[Collected data]
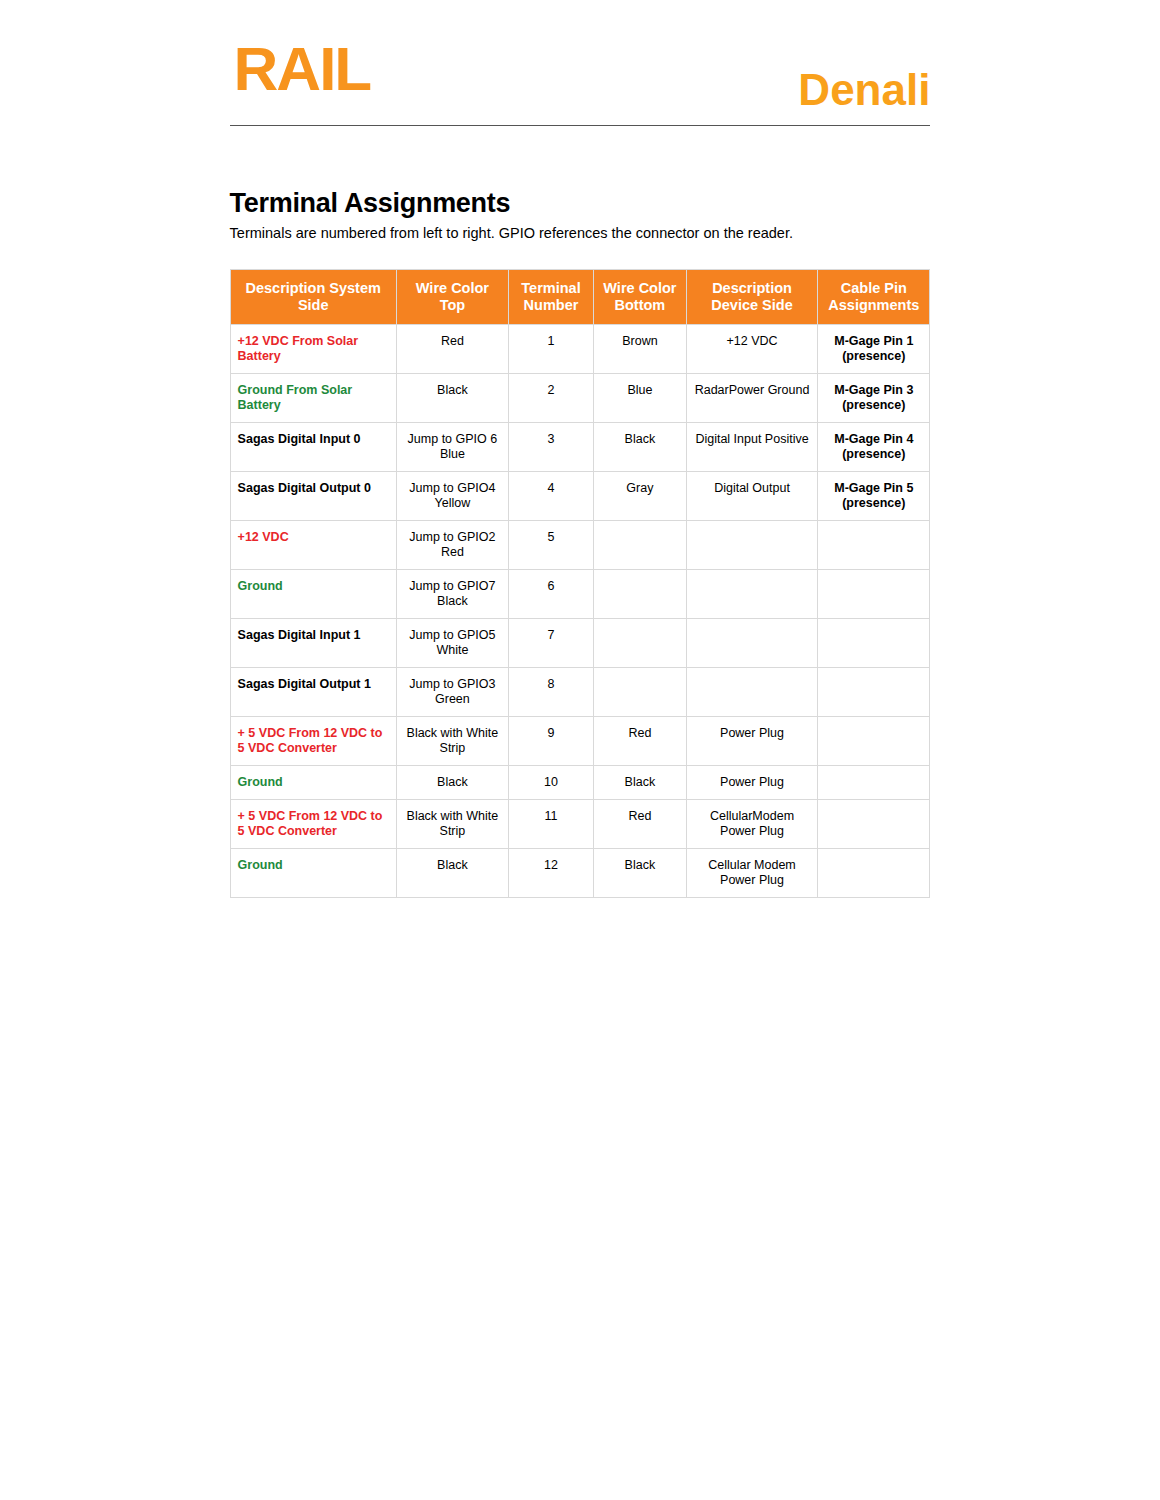RAIL
Denali
Terminal Assignments
Terminals are numbered from left to right. GPIO references the connector on the reader.
| Description System Side | Wire Color Top | Terminal Number | Wire Color Bottom | Description Device Side | Cable Pin Assignments |
| --- | --- | --- | --- | --- | --- |
| +12 VDC From Solar Battery | Red | 1 | Brown | +12 VDC | M-Gage Pin 1 (presence) |
| Ground From Solar Battery | Black | 2 | Blue | RadarPower Ground | M-Gage Pin 3 (presence) |
| Sagas Digital Input 0 | Jump to GPIO 6 Blue | 3 | Black | Digital Input Positive | M-Gage Pin 4 (presence) |
| Sagas Digital Output 0 | Jump to GPIO4 Yellow | 4 | Gray | Digital Output | M-Gage Pin 5 (presence) |
| +12 VDC | Jump to GPIO2 Red | 5 | | | |
| Ground | Jump to GPIO7 Black | 6 | | | |
| Sagas Digital Input 1 | Jump to GPIO5 White | 7 | | | |
| Sagas Digital Output 1 | Jump to GPIO3 Green | 8 | | | |
| + 5 VDC From 12 VDC to 5 VDC Converter | Black with White Strip | 9 | Red | Power Plug | |
| Ground | Black | 10 | Black | Power Plug | |
| + 5 VDC From 12 VDC to 5 VDC Converter | Black with White Strip | 11 | Red | CellularModem Power Plug | |
| Ground | Black | 12 | Black | Cellular Modem Power Plug | |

_Your objective_. In the records, how many lines have the word "Black" in them? Only the number is needed.

_Answer to this exercise_. 7